Problem statement.
The listing below should be reproduced exactly, with the pictures omitted.

Recorded information.

·····

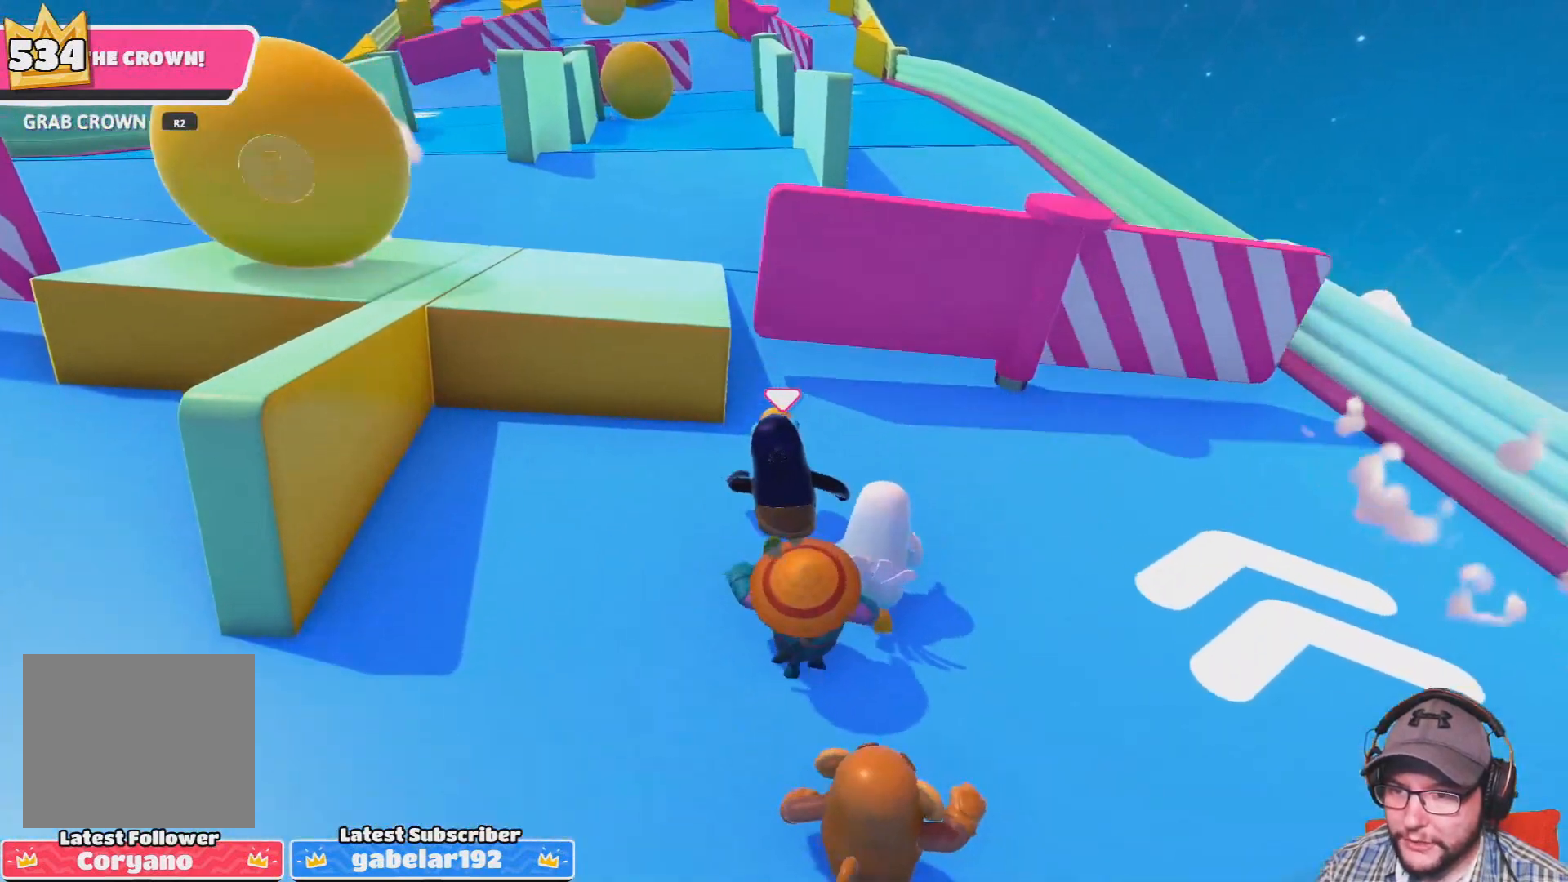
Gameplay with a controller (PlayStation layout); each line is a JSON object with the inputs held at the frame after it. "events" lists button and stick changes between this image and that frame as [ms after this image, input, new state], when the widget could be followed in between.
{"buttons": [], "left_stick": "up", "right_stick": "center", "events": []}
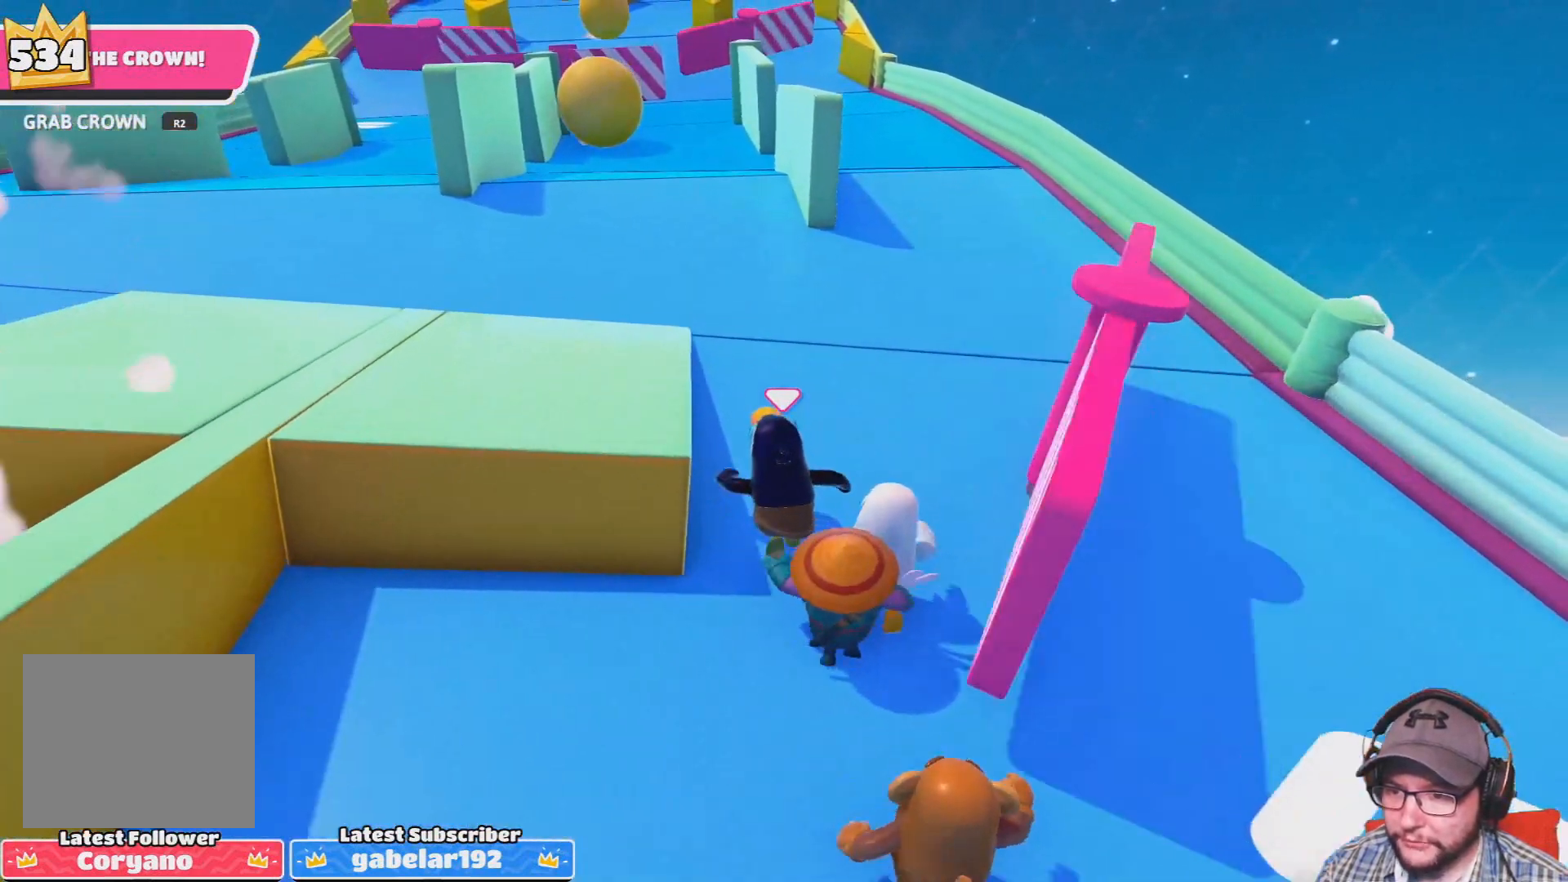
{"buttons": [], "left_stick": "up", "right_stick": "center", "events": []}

·····

Solution to the exercise.
Gameplay with a controller (PlayStation layout); each line is a JSON object with the inputs held at the frame after it. "events" lists button and stick changes between this image and that frame as [ms after this image, input, new state], when the widget could be followed in between.
{"buttons": [], "left_stick": "up", "right_stick": "center", "events": []}
{"buttons": [], "left_stick": "up", "right_stick": "center", "events": []}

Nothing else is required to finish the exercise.